Su padre ignoró la pregunta repitiéndola, convirtiendo una expresión de emociones femenina en una masculina evaluación de los hechos.

—Es obvio que no podemos permitir que se dispersen. Proporcionan la mano de obra necesaria.

—¿Por qué los arrabaleros se ocupan de casi todas las tareas del campo?

—Porque no sirven para otra cosa. Michael, aparta esa agua sucia.

—Casi ninguno de los nuestros sabe cultivar un campo —observó Luz.

La muchacha estaba concentrada. Tenía cejas oscuras y muy arqueadas, como las de su padre, y cuando se ponía pensativa formaban una recta por encima de sus ojos. Esa línea recta contrariaba a su progenitor. No quedaba bien en el rostro de una linda joven de veinte años. Le confería un aspecto rígido, impropio de una mujer. Aunque Falco se lo había recriminado a menudo, Luz nunca había superado esa mala costumbre.
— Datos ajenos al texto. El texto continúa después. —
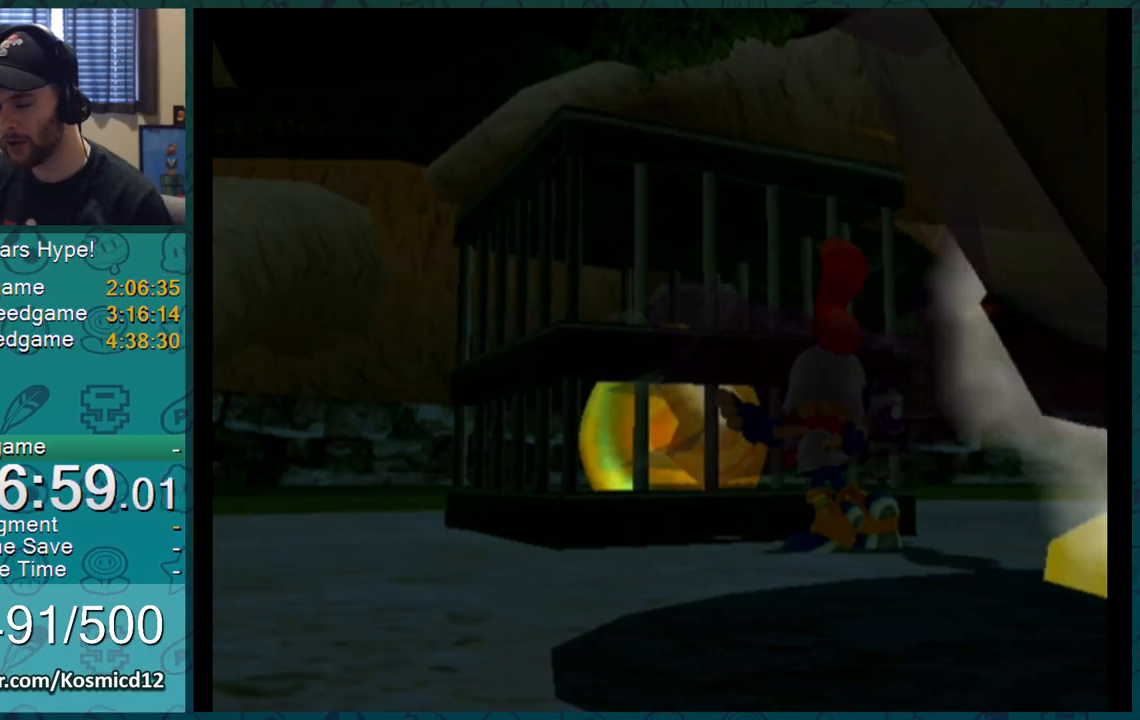
{"buttons": [], "left_stick": "up", "right_stick": "center", "events": []}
—Querida mía, no somos campesinos, sino gente de la Ciudad.

—¿Quién estaba a cargo de los cultivos antes de la llegada de los arrabaleros? La colonia ya tenía sesenta años cuando los enviaron.

—Como es lógico, los obreros se ocupaban del trabajo manual. Pero nuestros obreros jamás fueron campesinos. Somos gente de la Ciudad.
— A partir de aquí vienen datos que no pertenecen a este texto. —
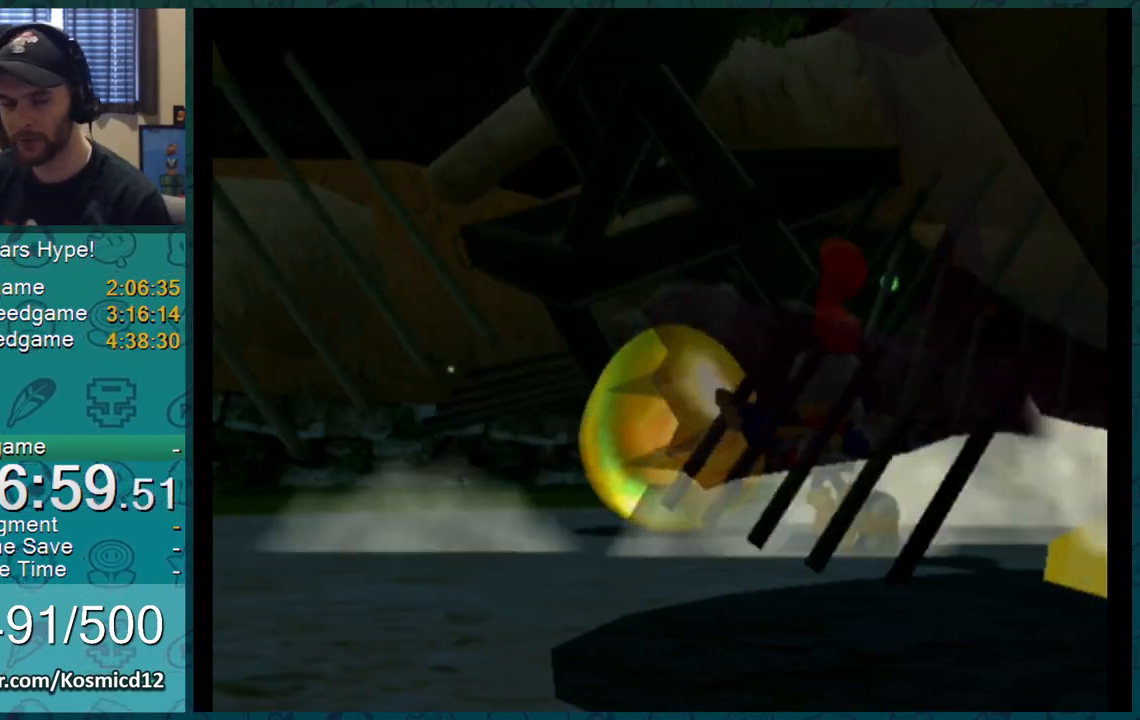
{"buttons": [], "left_stick": "up", "right_stick": "center", "events": []}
—Y nos morimos de hambre, ¿no? Se desencadenaron las Hambrunas. —Luz habló como en sueños, como si recordara un antiguo relato histórico, pero sus cejas seguían formando una recta negra—. En la primera década de la colonia y en otros momentos…, mucha gente murió de hambre. No sabían cultivar el arroz de los pantanos ni raíz de azúcar hasta la llegada de los arrabaleros.